September 27, 2015 / 12:12 AM / 4 years ago

Austria urges debate on refugee spending and EU deficit rules

BERLIN (Reuters) - The rising cost of looking after refugees may scupper the budget plans of some European governments, and Brussels should consider exemptions for such spending under its EU deficit rules, Austria’s finance minister was quoted as saying.

Migrants wait for buses in Nickelsdorf Nickelsdorf, Austria, September 26, 2015. REUTERS/Leonhard Foeger

“The short-term costs are high but predictable. More critical is the question of the longer-term effects (on the budgets),” Hans Joerg Schelling told German newspaper Welt am Sonntag, in an interview published on Sunday.
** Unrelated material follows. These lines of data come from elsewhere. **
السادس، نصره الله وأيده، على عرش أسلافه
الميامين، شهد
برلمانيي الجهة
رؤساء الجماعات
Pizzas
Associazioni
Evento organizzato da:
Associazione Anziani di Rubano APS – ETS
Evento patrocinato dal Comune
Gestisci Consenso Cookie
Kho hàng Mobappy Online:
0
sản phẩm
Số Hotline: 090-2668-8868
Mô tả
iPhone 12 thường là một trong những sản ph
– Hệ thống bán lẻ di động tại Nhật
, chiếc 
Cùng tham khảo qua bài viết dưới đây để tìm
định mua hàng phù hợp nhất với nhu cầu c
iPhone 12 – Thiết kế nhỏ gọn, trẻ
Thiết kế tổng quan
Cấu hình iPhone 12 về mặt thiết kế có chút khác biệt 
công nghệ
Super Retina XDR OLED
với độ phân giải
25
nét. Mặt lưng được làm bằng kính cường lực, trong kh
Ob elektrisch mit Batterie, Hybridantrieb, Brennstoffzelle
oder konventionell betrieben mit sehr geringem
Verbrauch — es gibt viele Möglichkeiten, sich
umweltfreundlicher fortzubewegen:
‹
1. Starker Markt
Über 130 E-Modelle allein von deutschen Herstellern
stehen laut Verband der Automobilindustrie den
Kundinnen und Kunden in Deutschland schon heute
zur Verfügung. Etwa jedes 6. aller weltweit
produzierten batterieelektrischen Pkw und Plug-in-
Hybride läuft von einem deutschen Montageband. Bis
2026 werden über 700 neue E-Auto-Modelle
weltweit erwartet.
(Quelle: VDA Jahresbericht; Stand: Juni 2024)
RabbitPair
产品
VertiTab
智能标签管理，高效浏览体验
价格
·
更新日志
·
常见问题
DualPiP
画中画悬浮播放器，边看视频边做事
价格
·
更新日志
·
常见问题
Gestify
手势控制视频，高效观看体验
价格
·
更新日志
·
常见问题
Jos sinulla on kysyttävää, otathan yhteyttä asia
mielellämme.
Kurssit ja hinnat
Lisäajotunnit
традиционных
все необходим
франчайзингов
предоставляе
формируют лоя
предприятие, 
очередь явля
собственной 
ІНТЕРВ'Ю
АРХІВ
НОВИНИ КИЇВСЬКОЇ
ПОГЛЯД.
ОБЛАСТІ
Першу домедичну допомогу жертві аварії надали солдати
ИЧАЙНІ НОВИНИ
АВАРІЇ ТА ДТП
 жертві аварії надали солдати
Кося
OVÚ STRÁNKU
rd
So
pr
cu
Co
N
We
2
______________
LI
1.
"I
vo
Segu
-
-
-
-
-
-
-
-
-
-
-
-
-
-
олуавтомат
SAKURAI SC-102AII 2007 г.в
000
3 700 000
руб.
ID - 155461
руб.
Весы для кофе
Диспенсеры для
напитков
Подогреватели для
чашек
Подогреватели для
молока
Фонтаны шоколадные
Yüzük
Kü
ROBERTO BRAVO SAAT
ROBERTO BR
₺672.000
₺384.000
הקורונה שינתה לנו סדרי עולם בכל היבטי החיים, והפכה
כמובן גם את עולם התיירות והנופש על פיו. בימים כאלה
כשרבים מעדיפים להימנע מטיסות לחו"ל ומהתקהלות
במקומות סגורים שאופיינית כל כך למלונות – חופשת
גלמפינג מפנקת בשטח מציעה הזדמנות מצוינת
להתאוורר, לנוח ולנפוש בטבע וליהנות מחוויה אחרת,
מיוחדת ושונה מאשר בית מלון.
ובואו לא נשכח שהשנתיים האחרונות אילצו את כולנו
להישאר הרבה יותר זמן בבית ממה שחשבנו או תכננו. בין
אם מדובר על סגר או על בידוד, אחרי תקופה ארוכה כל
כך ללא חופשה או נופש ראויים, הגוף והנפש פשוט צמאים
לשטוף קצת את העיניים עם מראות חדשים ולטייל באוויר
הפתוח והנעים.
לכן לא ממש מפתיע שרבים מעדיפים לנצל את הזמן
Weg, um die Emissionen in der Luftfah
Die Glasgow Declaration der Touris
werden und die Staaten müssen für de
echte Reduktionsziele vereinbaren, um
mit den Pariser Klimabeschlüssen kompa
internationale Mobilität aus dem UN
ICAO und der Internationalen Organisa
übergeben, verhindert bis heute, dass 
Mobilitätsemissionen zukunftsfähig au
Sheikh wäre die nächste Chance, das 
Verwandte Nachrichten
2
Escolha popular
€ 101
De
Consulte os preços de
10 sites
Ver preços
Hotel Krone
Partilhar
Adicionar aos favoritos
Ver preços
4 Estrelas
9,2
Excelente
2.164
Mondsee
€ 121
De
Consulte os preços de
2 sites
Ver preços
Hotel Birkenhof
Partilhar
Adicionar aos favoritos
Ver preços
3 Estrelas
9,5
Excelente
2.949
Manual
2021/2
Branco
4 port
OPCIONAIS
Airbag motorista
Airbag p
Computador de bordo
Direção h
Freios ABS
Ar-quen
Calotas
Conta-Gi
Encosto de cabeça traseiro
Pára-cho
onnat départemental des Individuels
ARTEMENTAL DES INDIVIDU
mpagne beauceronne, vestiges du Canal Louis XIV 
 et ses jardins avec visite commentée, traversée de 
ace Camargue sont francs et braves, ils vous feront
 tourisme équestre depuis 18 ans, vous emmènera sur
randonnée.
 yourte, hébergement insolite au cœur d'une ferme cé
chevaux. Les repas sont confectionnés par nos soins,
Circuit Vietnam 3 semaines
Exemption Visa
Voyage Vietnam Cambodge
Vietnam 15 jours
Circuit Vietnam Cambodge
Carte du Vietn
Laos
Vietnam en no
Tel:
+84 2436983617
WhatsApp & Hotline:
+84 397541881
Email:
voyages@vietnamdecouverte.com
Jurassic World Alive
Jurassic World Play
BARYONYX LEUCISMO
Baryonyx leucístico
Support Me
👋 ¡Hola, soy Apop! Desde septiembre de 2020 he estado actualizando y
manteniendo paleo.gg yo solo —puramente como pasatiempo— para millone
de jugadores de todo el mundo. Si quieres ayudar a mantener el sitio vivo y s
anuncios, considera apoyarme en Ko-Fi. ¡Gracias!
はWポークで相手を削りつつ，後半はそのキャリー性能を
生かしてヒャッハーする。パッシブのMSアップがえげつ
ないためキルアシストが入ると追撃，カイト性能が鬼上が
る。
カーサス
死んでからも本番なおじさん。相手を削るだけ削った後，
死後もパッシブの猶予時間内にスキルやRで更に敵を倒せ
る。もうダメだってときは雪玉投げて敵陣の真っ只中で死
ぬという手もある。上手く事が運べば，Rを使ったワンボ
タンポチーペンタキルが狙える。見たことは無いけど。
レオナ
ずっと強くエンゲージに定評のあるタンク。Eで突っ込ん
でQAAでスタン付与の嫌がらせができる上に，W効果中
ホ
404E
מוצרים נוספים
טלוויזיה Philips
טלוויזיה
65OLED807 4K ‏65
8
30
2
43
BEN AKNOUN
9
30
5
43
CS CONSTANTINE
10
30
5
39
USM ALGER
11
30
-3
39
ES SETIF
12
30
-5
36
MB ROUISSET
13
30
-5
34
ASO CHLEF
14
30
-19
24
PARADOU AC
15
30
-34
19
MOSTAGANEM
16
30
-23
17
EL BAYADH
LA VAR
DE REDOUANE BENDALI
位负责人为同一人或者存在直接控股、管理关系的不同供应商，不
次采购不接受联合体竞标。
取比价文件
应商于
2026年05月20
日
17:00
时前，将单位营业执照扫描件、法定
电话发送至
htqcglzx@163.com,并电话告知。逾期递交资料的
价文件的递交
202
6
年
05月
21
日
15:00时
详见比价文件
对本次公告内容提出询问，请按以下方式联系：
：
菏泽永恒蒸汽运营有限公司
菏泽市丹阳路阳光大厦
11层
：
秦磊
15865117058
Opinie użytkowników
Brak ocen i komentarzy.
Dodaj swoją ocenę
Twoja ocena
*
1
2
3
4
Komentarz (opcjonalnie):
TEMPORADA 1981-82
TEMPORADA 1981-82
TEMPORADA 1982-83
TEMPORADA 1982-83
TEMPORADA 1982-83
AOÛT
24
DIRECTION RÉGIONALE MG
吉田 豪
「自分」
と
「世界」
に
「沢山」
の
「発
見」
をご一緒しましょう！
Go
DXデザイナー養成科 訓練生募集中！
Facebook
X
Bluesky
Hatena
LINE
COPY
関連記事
He said a lot of refugees would stay in Europe, which meant governments had to build more houses and schools. “I have my doubts that the budgets that are being planned now will be sufficient,” the minister said.

Some economists argue that the increased number of refugees will lead to stronger domestic demand, and therefore higher tax revenue. “But you have to keep in mind that this growth push is financed with more spending and more debt,” Schelling said.

The minister said the European Commission should think about not counting such spending as normal expenditure under its deficit rules.

“There should be a discussion about whether the high costs for countries such as Germany or Austria and others for the humanitarian measures should be viewed as extraordinary one-time effects,” Schelling said.

German Finance Minister Wolfgang Schaeuble has said he still aimed to maintain a balanced budget this year and next. Some lawmakers have questioned whether that will be possible given the rising costs associated with the migrant crisis.

Chancellor Angela Merkel’s chief of staff ruled out Berlin raising taxes to cover refugee costs.

“We’ve promised the voters that there won’t be tax increases or other levies. We’ll keep that promise,” Peter Altmaier told Der Tagesspiegel in an interview published on Sunday.

Asked if Germany would support exemptions for such spending under EU deficit rules, a finance ministry spokesman denied comment.